RENO, Nev. — A University of Nevada, Reno professor is working to understand why minority-owned businesses in Northern Nevada have less of a presence on Google Maps.
Earlier this year, Dr. Gi Woong Yun, director for the Center for Advanced Media Studies at the Reynolds School of Journalism, received a Google Research Award to delve into the barriers that might stand in the way of minority populations registering their businesses with Google, thus making them less visible to the average consumer.
“What are the major players that are preventing minority-owned businesses from registering with Google Maps?” Yun said in an interview with the Northern Nevada Business View. “There may be psychological barriers, cultural barriers, technical barriers or some resource issues. That’s what we’d like to find out.”
Yun and co-principal investigators Dr. Donica Mensing and Dr. Sung-Yeon Park are studying two specific areas in Northern Nevada: the Paiute Tribe in Pyramid Lake and the Hispanic business owners on Wells Avenue in Reno.
“It might be a possibility that they want to be less visible to the outside world. For the Native American population, that’s totally possible, but we don’t know right now,” said Yun. “If you search Pyramid Lake, only two businesses show up, and that can’t be right. There are about 1,700 people that live there.
“We’d like to know why. If they want to register and they can’t, then there is a problem with Google’s process that’s suppressing minority registration.”
Emma Guzman, treasurer of the former Latin American Chamber of Business, which is in the process of merging with the Reno + Sparks Chamber of Commerce, said that many of the Hispanic business owners in Reno rely on word of mouth within the Spanish-speaking community.
“It may be because they don’t get many non-Hispanic customers, and they are more comfortable talking to somebody in their own language,” said Guzman. “Also, a lot of the Hispanic business owners are older generations who aren’t comfortable with technology, but I am seeing a lot more of the younger generations start using Facebook and social media for business.”
Algorithms used in search engines rank by popularity, which is a hurdle for minority-owned businesses, according to Yun.
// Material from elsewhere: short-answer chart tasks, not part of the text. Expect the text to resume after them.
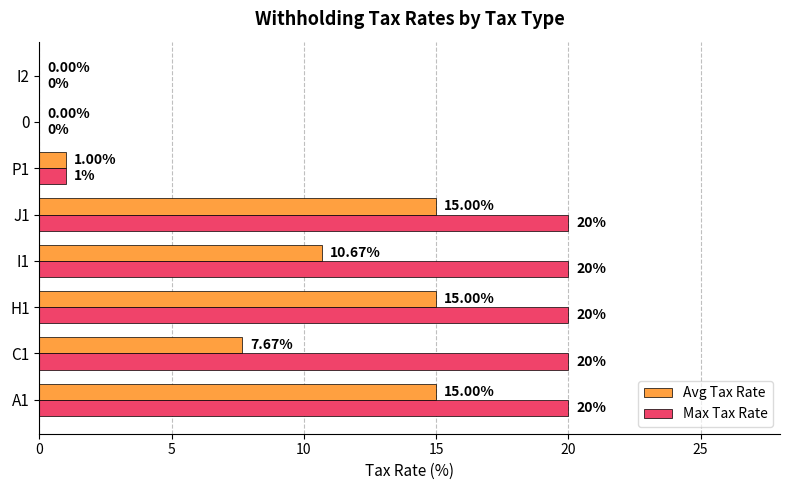

What is the total value across all series at 0?

0.0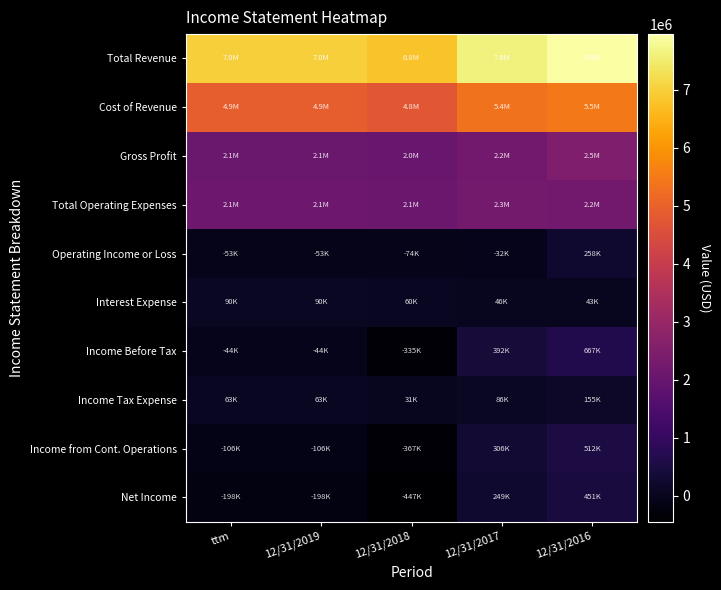

Reading left to right, what are all the values shown in this chart?

Total Revenue: ttm=7001769	12/31/2019=7001769	12/31/2018=6809248	12/31/2017=7603700	12/31/2016=7961599
Cost of Revenue: ttm=4938157	12/31/2019=4938157	12/31/2018=4774752	12/31/2017=5361191	12/31/2016=5468044
Gross Profit: ttm=2063611	12/31/2019=2063611	12/31/2018=2034495	12/31/2017=2242509	12/31/2016=2493555
Total Operating Expenses: ttm=2117008	12/31/2019=2117008	12/31/2018=2108350	12/31/2017=2274190	12/31/2016=2235070
Operating Income or Loss: ttm=-53397	12/31/2019=-53397	12/31/2018=-73855	12/31/2017=-31681	12/31/2016=258485
Interest Expense: ttm=89957	12/31/2019=89957	12/31/2018=60088	12/31/2017=45512	12/31/2016=43471
Income Before Tax: ttm=-43632	12/31/2019=-43632	12/31/2018=-335423	12/31/2017=392061	12/31/2016=666675
Income Tax Expense: ttm=62664	12/31/2019=62664	12/31/2018=31163	12/31/2017=86092	12/31/2016=154943
Income from Cont. Operations: ttm=-106296	12/31/2019=-106296	12/31/2018=-366586	12/31/2017=305969	12/31/2016=511732
Net Income: ttm=-198379	12/31/2019=-198379	12/31/2018=-446907	12/31/2017=248748	12/31/2016=450822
“That information is oftentimes biased not because they want to be biased — companies like Google want to be more objective — but by nature of the design, they are biased because popular information is at the top of the results,” explained Yun. “This information provided by (artificial narrow intelligence) through the search engines, they are in a sense biased against minorities because minority by nature — by definition — the information is less present in the data base.”
Yun and his research team also plan to create a more accurate online map of minority-owned businesses in Northern Nevada and propose solutions to overcoming the barriers preventing the businesses from having an online presence.
Of the 37,029 businesses in Washoe County, 5,881 are minority-owned, according to 2012 U.S. Census data, the latest on record for this metric.
“If we can find strategies that can improve minority business presence online, including maps, search and others, minority business owners can utilize such strategies to be more visible,” noted Yun.